Con l’arrivo di sempre maggiori investimenti, inoltre, questo gap che si sta creando tra i super-team e le formazioni con budget più limitato è destinato ad incrementare progressivamente, dando il via ad una tendenza che, secondo Vaughters, potrebbe essere estremamente negativa nel lungo periodo per il fascino dello sport: “Sicuramente è bello che entri più denaro nel ciclismo. Ma credo che questo possa portare anche ad un effetto negativo perché i nuovi sponsor, non riuscendo a raggiungere i livelli di una squadra come la UAE, potrebbero decidere di non investire totalmente non potendo giustificare la scelta ai loro investitori. Immaginate di essere un’azienda che vuole investire 20 milioni nello sport e può scegliere tra ciclismo, Formula 1 o calcio. Se uno sponsor venisse da me a dirmi che ha 20 milioni da investire e vorrebbe vincere il Tour io gli direi che non è abbastanza, ed ecco che questa azienda probabilmente investirebbe in qualche altro sport”.
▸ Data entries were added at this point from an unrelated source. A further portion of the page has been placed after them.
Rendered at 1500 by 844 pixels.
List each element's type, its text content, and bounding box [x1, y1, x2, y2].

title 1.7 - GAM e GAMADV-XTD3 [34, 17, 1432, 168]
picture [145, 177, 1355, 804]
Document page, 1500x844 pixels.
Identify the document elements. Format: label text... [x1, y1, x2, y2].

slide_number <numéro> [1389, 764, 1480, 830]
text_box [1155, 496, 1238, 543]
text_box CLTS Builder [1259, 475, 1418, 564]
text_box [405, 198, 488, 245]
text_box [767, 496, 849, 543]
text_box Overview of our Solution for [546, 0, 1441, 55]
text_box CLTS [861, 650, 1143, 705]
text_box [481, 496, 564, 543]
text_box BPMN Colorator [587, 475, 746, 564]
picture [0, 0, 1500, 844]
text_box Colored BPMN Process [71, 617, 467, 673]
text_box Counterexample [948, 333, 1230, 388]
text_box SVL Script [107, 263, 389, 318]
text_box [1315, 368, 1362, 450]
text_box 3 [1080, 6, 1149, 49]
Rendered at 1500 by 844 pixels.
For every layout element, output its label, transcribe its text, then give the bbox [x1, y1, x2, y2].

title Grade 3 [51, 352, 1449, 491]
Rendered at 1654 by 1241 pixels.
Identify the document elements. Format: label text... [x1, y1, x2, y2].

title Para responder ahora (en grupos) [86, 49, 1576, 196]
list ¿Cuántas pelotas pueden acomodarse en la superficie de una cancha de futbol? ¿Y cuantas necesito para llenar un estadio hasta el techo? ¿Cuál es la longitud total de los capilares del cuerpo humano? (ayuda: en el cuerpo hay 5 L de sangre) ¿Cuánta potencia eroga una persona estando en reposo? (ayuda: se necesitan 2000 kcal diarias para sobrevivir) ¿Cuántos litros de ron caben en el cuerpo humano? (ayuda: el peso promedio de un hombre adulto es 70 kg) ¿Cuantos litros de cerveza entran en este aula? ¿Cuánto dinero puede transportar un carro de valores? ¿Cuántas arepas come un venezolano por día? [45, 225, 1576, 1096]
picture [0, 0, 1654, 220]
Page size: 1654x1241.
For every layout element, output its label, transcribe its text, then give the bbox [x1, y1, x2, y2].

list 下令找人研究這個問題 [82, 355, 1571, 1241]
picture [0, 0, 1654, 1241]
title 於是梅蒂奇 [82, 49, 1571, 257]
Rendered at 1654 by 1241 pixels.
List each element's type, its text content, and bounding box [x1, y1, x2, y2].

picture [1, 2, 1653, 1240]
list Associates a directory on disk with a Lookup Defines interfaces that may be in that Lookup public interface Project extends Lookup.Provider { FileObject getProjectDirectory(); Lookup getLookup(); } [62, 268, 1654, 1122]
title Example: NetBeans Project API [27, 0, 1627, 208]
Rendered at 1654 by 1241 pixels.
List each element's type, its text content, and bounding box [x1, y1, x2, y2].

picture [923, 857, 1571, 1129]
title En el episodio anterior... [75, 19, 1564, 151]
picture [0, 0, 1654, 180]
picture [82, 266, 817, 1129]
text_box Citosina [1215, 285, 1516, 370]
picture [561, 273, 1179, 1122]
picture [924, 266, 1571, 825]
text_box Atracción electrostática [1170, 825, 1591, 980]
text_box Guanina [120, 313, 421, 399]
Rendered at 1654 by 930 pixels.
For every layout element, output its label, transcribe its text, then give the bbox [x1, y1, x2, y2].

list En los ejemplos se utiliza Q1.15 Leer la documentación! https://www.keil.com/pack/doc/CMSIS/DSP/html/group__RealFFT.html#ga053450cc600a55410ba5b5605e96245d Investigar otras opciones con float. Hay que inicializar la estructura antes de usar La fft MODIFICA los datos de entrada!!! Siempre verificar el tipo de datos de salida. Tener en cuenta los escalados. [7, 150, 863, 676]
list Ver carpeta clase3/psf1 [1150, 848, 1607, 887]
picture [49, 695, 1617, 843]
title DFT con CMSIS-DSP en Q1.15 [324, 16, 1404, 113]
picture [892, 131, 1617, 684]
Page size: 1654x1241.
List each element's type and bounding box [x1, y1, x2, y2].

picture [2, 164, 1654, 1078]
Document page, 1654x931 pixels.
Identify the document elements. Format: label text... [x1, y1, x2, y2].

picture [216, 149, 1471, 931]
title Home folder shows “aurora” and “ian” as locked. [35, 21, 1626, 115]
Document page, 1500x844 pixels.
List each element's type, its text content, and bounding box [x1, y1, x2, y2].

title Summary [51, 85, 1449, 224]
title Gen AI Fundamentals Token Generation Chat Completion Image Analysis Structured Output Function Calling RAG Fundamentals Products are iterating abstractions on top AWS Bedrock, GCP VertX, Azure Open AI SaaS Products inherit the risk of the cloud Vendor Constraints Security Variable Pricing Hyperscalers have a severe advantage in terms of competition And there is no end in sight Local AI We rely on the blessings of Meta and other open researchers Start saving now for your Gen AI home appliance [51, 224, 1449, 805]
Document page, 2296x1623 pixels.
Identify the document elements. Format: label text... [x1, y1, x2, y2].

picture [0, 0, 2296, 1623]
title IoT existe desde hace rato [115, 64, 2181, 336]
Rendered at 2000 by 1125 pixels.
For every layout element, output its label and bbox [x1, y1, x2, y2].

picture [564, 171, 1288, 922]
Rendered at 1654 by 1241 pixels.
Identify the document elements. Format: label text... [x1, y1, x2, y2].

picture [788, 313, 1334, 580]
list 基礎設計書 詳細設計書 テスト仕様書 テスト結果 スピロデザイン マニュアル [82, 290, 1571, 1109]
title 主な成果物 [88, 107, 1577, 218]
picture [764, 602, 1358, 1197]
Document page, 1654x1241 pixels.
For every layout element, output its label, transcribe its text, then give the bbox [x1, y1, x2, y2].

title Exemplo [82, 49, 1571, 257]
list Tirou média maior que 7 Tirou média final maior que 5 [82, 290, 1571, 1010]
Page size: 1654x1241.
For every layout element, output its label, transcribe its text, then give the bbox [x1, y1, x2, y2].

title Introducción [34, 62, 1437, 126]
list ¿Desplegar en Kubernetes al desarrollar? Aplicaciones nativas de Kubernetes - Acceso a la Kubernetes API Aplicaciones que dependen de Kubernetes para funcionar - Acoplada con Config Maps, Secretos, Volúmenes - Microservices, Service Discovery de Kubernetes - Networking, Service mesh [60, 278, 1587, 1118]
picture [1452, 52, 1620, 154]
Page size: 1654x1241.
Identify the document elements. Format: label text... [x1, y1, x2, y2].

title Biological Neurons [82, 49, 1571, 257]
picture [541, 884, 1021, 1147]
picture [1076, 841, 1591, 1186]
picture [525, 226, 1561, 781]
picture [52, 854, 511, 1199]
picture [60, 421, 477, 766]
Si stanno scoraggiando i nuovi sponsor ad entrare nello sport – conclude lo statunitense – E di conseguenza per le squadre più piccole come noi o come la Intermarché o altre è sempre più difficile trovare un nuovo sponsor per rimanere in gruppo, perché non si riesce più a vendere il sogno di poter vincere il Tour de France. Ed è proprio questo che vorrebbe chi decide di investire dei soldi, almeno poter pensare che nell’arco di qualche anno si potrebbe avere una possibilità di vincere”.